---------- SOURCE EXTRACT ----------
Personalizing Digital Health
Digital Health technologies have the potential to address many clinical trial issues – including recruiting and retaining patients, and gathering richer data to drive insights for making better development decisions sooner – all while reducing repetitive manual tasks and the costs and errors that go with them. Such improvements are essential to increasing return on clinical R&D, which, for pharma, fell from 10.1 percent in 2010 to 3.2 percent in 2017, according to Deloitte.
Drug and medical device industry leaders widely regard Digital Health technologies as a way to improve the efficiency of clinical research. In a 2017 ICON-Informa Intelligence survey, pharma executives ranked big data, predictive analytics, smartphones, wearables and sensors as top technology trends likely to have the most impact on increasing clinical trial efficiency.
However, improving clinical R&D efficiency is only one part of the Digital Health revolution. Increasing the efficacy of therapies in the real world, using approaches such as continuous monitoring, telemedicine, apps and software that help patients better manage their conditions, may be even more important.
Already, connected mobile sensors and apps are reminding patients to take medicines as directed, monitoring vital signs to help adjust medicines and alerting clinicians to emergencies. Incorporating artificial intelligence (AI) into such devices could have an even greater impact on helping patients at critical times.
----------
→ TASK GOAL:
Decide whether each statement below agrees with the passage on digital health. For each, answer yes or no and quote the words of the passage that decide it.
1. For pharma, return on clinical R&D fell between 2010 and 2017.
2. In the 2017 survey, pharma executives ranked telemedicine among the top technology trends for clinical trial efficiency.
3. Connected mobile sensors and apps are already alerting clinicians to emergencies.
---------- MATERIAL SUPPLIED ----------
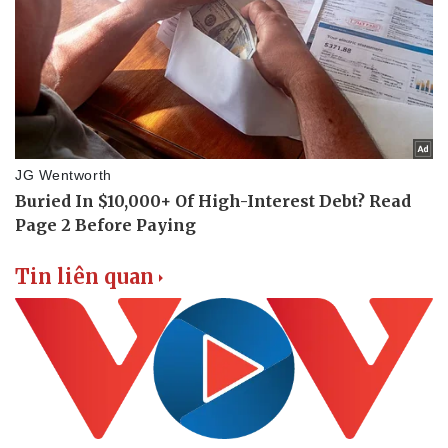
Tư vấn luật
Phân tích
Tin liên quan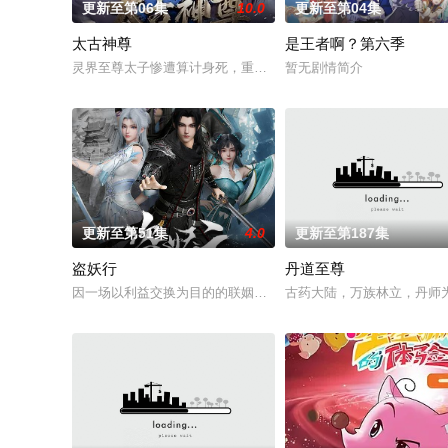
更新至第06集
10.0
更新至第04集
太古神尊
是王者啊？第六季
灵界至尊太子惨遭算计身死，重生跌落凡尘沦为底层杂役！身怀
暂无剧情简介
更新至第51集
4.0
更新至第187集
盗妖行
丹道至尊
因一场以利益交换为目的的联姻，太玄楼刺客江元与九璇宗圣女韶
古药大陆，万族林立，丹师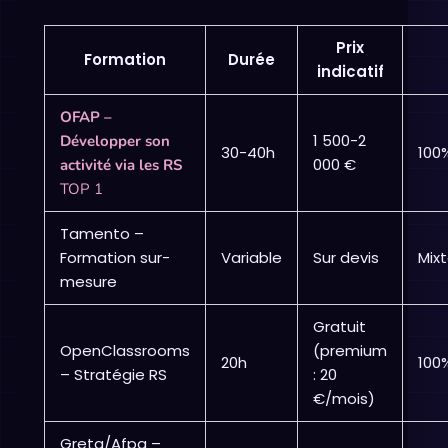
Prix
Formation
Durée
indicatif
OFAP –
1 500-2
Développer son
30-40h
100
000 €
activité via les RS
TOP 1
Tamento –
Formation sur-
Variable
Sur devis
Mix
mesure
Gratuit
OpenClassrooms
(premium
20h
100
– Stratégie RS
: 20
€/mois)
Greta/Afpa –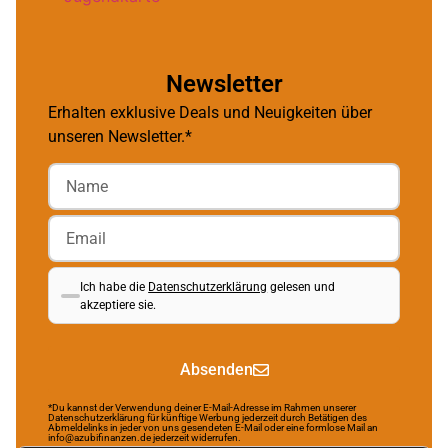
Newsletter
Erhalten exklusive Deals und Neuigkeiten über
unseren Newsletter.*
Ich habe die
Datenschutzerklärung
gelesen und
akzeptiere sie.
Absenden
*Du kannst der Verwendung deiner E-Mail-Adresse im Rahmen unserer
Datenschutzerklärung für künftige Werbung jederzeit durch Betätigen des
Abmeldelinks in jeder von uns gesendeten E-Mail oder eine formlose Mail an
info@azubifinanzen.de jederzeit widerrufen.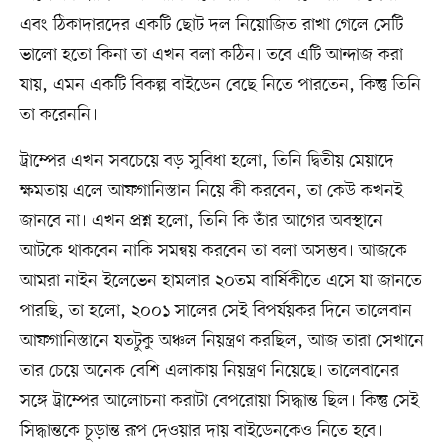
এবং ঠিকাদারদের একটি ছোট দল নিয়োজিত রাখা গেলে সেটি
ভালো হতো কিনা তা এখন বলা কঠিন। তবে এটি আন্দাজ করা
যায়, এমন একটি বিকল্প বাইডেন বেছে নিতে পারতেন, কিন্তু তিনি
তা করেননি।
ট্রাম্পের এখন সবচেয়ে বড় সুবিধা হলো, তিনি দ্বিতীয় মেয়াদে
ক্ষমতায় এলে আফগানিস্তান নিয়ে কী করবেন, তা কেউ কখনই
জানবে না। এখন প্রশ্ন হলো, তিনি কি তাঁর আগের অবস্থানে
আটকে থাকবেন নাকি সমন্বয় করবেন তা বলা অসম্ভব। আজকে
আমরা নাইন ইলেভেন হামলার ২০তম বার্ষিকীতে এসে যা জানতে
পারছি, তা হলো, ২০০১ সালের সেই বিপর্যয়কর দিনে তালেবান
আফগানিস্তানে যতটুকু অঞ্চল নিয়ন্ত্রণ করছিল, আজ তারা সেখানে
তার চেয়ে অনেক বেশি এলাকায় নিয়ন্ত্রণ নিয়েছে। তালেবানের
সঙ্গে ট্রাম্পের আলোচনা করাটা বেপরোয়া সিদ্ধান্ত ছিল। কিন্তু সেই
সিদ্ধান্তকে চূড়ান্ত রূপ দেওয়ার দায় বাইডেনকেও নিতে হবে।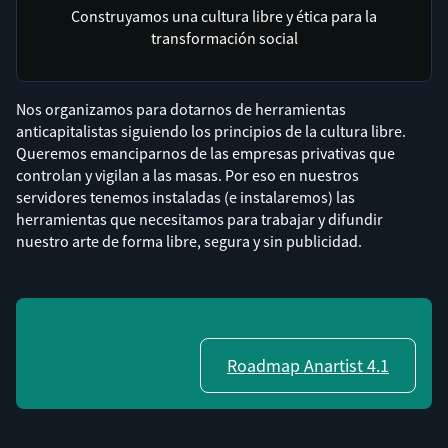
Construyamos una cultura libre y ética para la
transformación social
Nos organizamos para dotarnos de herramientas
anticapitalistas siguiendo los principios de la cultura libre.
Queremos emanciparnos de las empresas privativas que
controlan y vigilan a las masas. Por eso en nuestros
servidores tenemos instaladas (e instalaremos) las
herramientas que necesitamos para trabajar y difundir
nuestro arte de forma libre, segura y sin publicidad.
Roadmap Anartist 4.1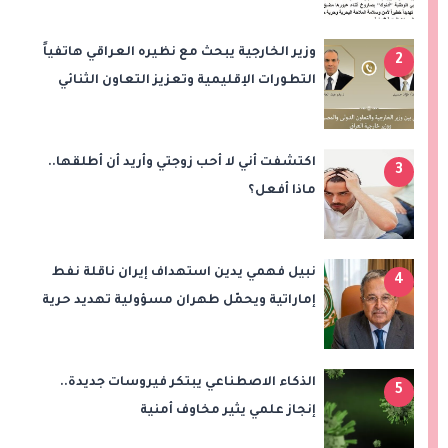
وزير الخارجية يبحث مع نظيره العراقي هاتفياً
2
التطورات الإقليمية وتعزيز التعاون الثنائي
اكتشفت أني لا أحب زوجتي وأريد أن أطلقها..
3
ماذا أفعل؟
نبيل فهمي يدين استهداف إيران ناقلة نفط
4
إماراتية ويحمّل طهران مسؤولية تهديد حرية
الملاحة بمضيق هرمز
الذكاء الاصطناعي يبتكر فيروسات جديدة..
5
إنجاز علمي يثير مخاوف أمنية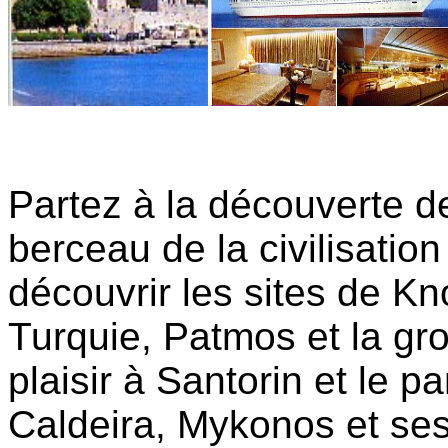
Partez à la découverte d
berceau de
la civilisatio
découvrir les sites de K
Turquie, Patmos et la gr
plaisir à Santorin et le 
Caldeira, Mykonos et ses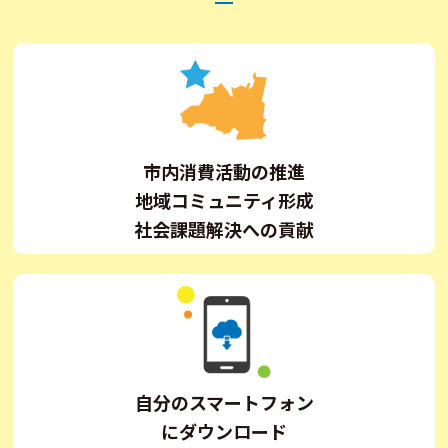
市内消費活動の推進
地域コミュニティ形成
社会課題解決への貢献
自分のスマートフォン
にダウンロード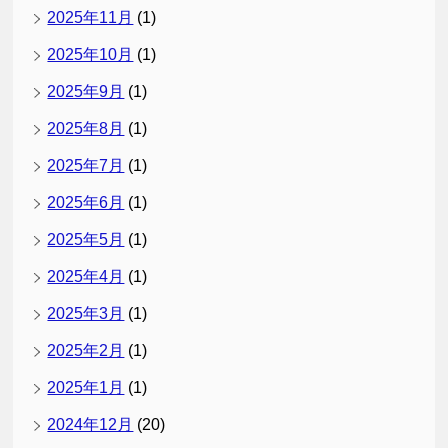
2025年11月
(1)
2025年10月
(1)
2025年9月
(1)
2025年8月
(1)
2025年7月
(1)
2025年6月
(1)
2025年5月
(1)
2025年4月
(1)
2025年3月
(1)
2025年2月
(1)
2025年1月
(1)
2024年12月
(20)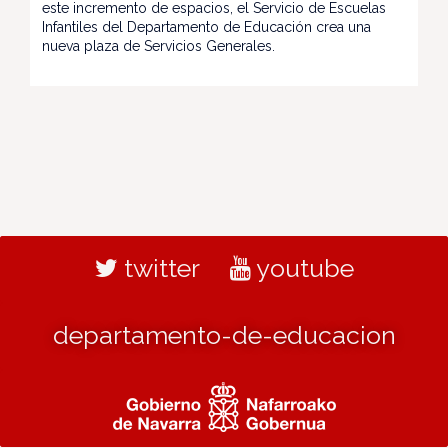
este incremento de espacios, el Servicio de Escuelas
Infantiles del Departamento de Educación crea una
nueva plaza de Servicios Generales.
twitter
youtube
departamento-de-educacion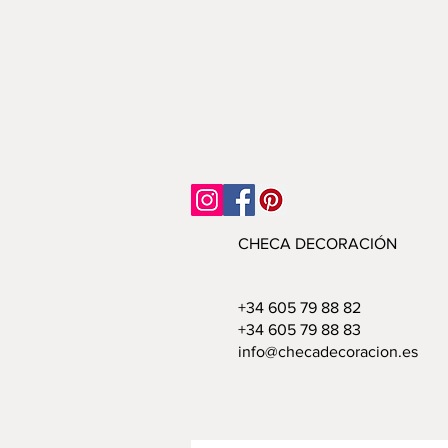
CHECA DECORACIÓN
+34 605 79 88 82
+34 605 79 88 83
info@checadecoracion.es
----------
→ SOLUTION FOR THIS PROBLEM:
1. Yes: "fell from 10.1 percent in 2010 to 3.2 percent in 2017"
2. No: "pharma executives ranked big data, predictive analytics, smartphones, wearables and sensors as top technology trends likely to have the most impact on increasing clinical trial efficiency"
3. Yes: "Already, connected mobile sensors and apps are reminding patients to take medicines as directed, monitoring vital signs to help adjust medicines and alerting clinicians to emergencies"